Records for the task »
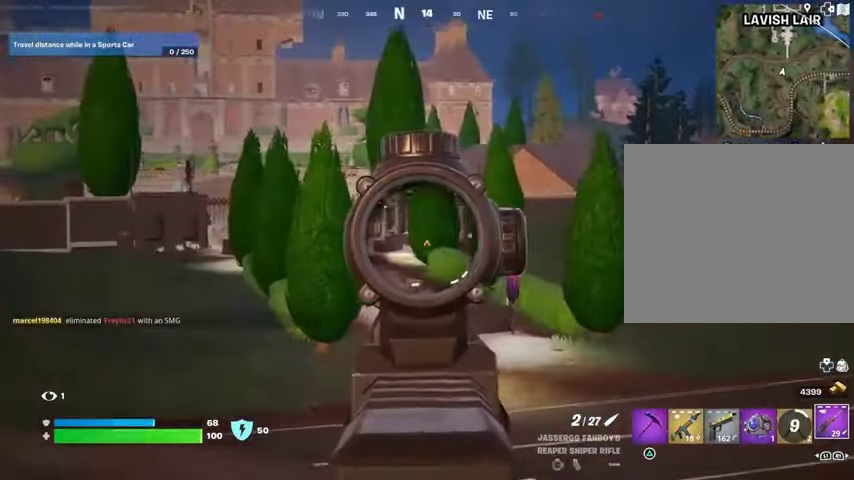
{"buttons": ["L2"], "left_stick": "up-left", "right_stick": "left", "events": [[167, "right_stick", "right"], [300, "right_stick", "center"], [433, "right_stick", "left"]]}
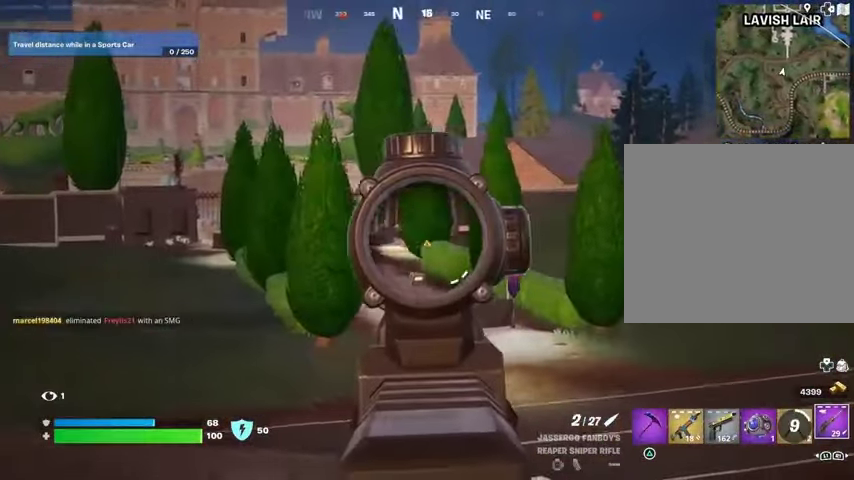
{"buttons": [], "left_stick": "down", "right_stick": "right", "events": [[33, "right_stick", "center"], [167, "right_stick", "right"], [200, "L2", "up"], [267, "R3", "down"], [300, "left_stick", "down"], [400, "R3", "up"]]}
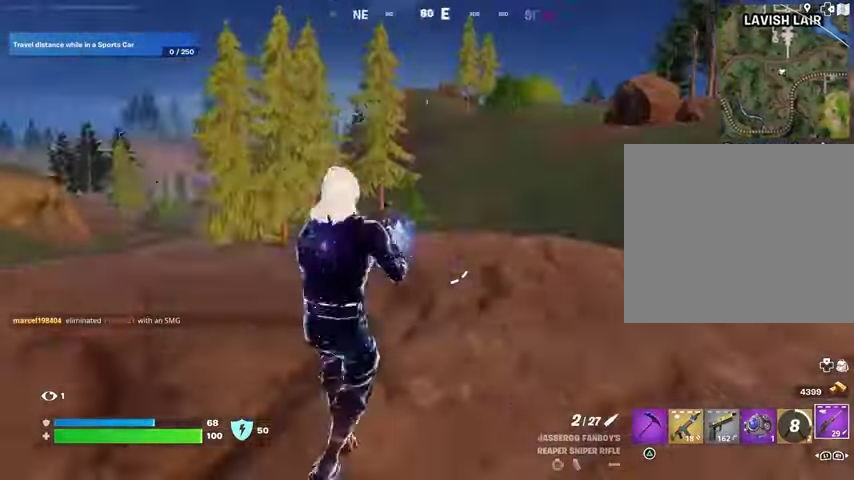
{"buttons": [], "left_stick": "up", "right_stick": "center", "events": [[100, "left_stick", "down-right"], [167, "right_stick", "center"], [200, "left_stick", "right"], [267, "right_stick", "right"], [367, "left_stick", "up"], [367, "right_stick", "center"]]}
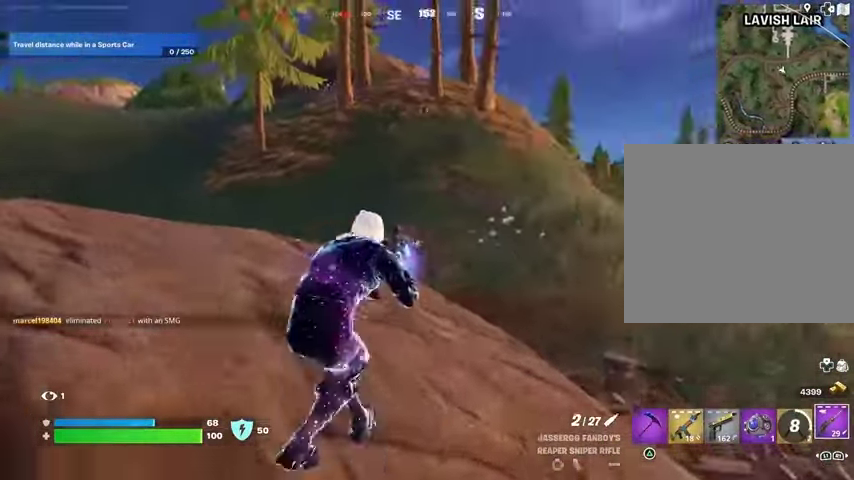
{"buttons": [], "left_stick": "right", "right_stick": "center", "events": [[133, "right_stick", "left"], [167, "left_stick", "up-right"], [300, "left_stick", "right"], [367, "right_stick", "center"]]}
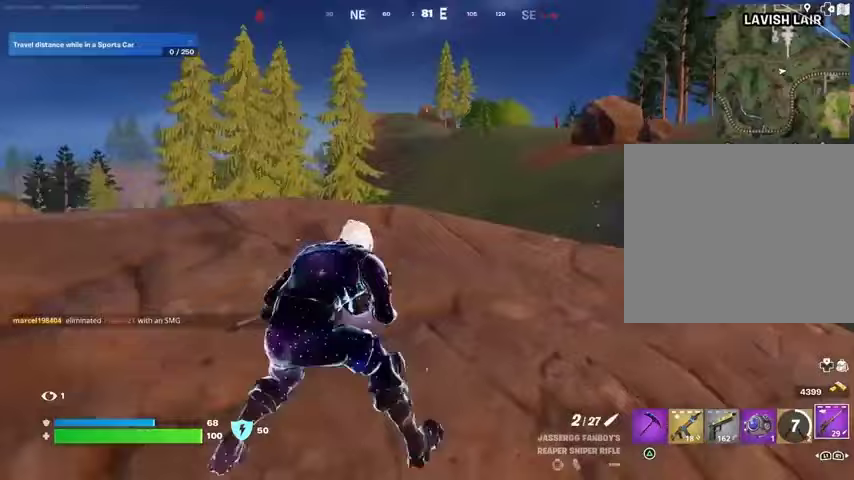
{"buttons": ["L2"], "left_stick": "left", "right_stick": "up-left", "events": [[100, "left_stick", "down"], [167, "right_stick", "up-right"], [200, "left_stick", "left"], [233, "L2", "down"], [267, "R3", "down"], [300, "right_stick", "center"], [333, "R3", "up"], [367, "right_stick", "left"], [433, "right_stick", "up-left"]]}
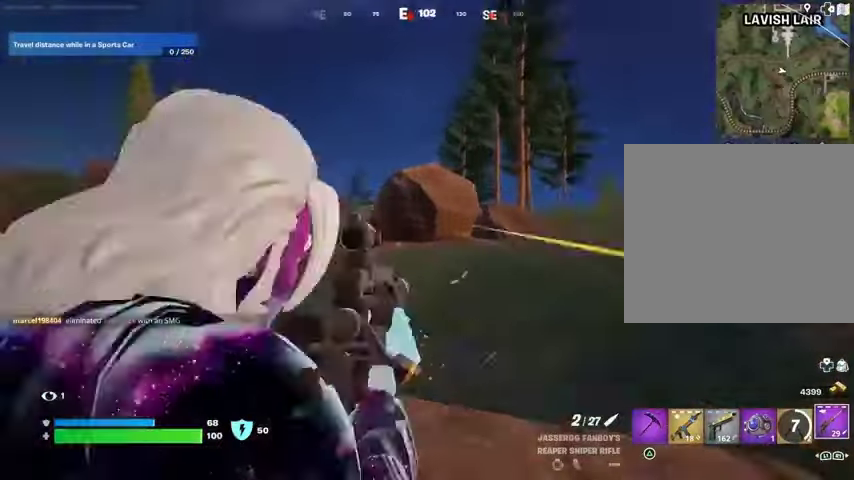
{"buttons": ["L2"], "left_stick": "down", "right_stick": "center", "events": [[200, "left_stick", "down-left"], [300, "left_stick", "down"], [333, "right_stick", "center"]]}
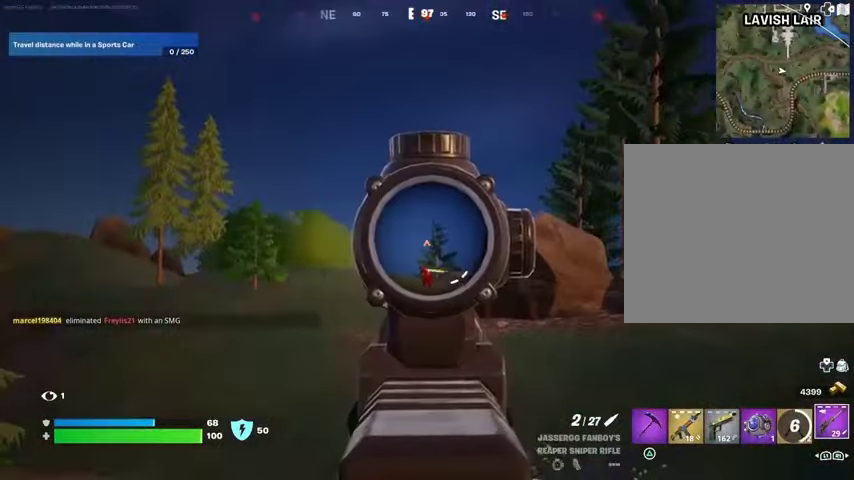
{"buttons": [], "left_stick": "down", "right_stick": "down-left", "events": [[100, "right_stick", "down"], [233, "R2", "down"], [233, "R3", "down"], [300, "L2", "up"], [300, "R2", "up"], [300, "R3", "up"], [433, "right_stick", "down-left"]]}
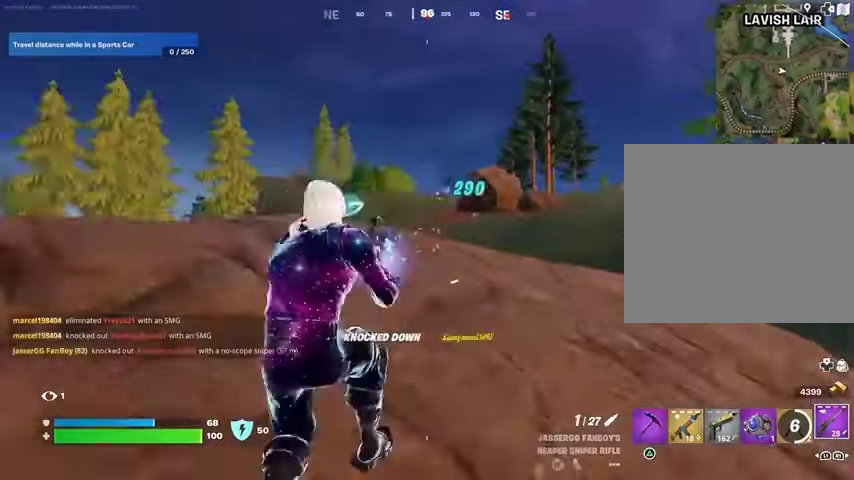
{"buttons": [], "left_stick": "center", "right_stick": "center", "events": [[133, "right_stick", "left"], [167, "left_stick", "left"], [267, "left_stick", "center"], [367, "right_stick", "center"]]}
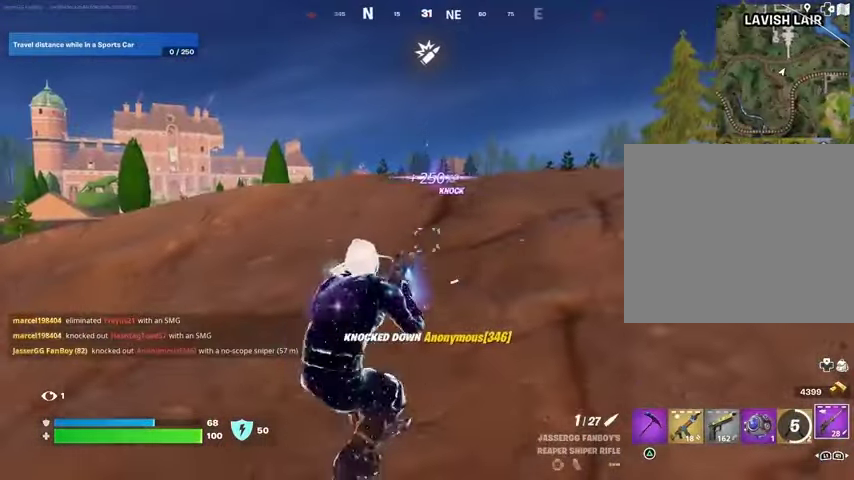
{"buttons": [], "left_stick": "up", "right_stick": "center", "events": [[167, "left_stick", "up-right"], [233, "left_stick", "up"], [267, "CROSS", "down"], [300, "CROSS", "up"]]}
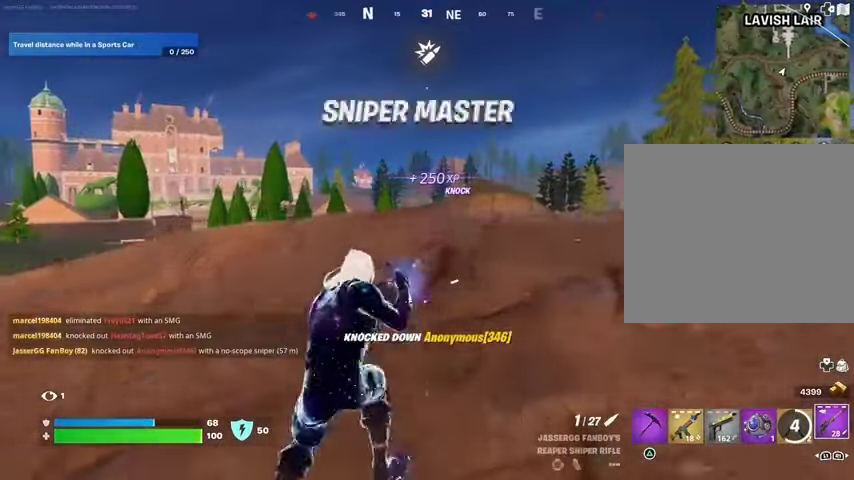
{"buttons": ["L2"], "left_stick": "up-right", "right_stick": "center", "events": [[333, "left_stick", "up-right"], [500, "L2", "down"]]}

What to do » Could you copy the listing exactly, leaving out any pictures?

Answer »
{"buttons": ["L2"], "left_stick": "up-left", "right_stick": "left", "events": [[167, "right_stick", "right"], [300, "right_stick", "center"], [433, "right_stick", "left"]]}
{"buttons": [], "left_stick": "down", "right_stick": "right", "events": [[33, "right_stick", "center"], [167, "right_stick", "right"], [200, "L2", "up"], [267, "R3", "down"], [300, "left_stick", "down"], [400, "R3", "up"]]}
{"buttons": [], "left_stick": "up", "right_stick": "center", "events": [[100, "left_stick", "down-right"], [167, "right_stick", "center"], [200, "left_stick", "right"], [267, "right_stick", "right"], [367, "left_stick", "up"], [367, "right_stick", "center"]]}
{"buttons": [], "left_stick": "right", "right_stick": "center", "events": [[133, "right_stick", "left"], [167, "left_stick", "up-right"], [300, "left_stick", "right"], [367, "right_stick", "center"]]}
{"buttons": ["L2"], "left_stick": "left", "right_stick": "up-left", "events": [[100, "left_stick", "down"], [167, "right_stick", "up-right"], [200, "left_stick", "left"], [233, "L2", "down"], [267, "R3", "down"], [300, "right_stick", "center"], [333, "R3", "up"], [367, "right_stick", "left"], [433, "right_stick", "up-left"]]}
{"buttons": ["L2"], "left_stick": "down", "right_stick": "center", "events": [[200, "left_stick", "down-left"], [300, "left_stick", "down"], [333, "right_stick", "center"]]}
{"buttons": [], "left_stick": "down", "right_stick": "down-left", "events": [[100, "right_stick", "down"], [233, "R2", "down"], [233, "R3", "down"], [300, "L2", "up"], [300, "R2", "up"], [300, "R3", "up"], [433, "right_stick", "down-left"]]}
{"buttons": [], "left_stick": "center", "right_stick": "center", "events": [[133, "right_stick", "left"], [167, "left_stick", "left"], [267, "left_stick", "center"], [367, "right_stick", "center"]]}
{"buttons": [], "left_stick": "up", "right_stick": "center", "events": [[167, "left_stick", "up-right"], [233, "left_stick", "up"], [267, "CROSS", "down"], [300, "CROSS", "up"]]}
{"buttons": ["L2"], "left_stick": "up-right", "right_stick": "center", "events": [[333, "left_stick", "up-right"], [500, "L2", "down"]]}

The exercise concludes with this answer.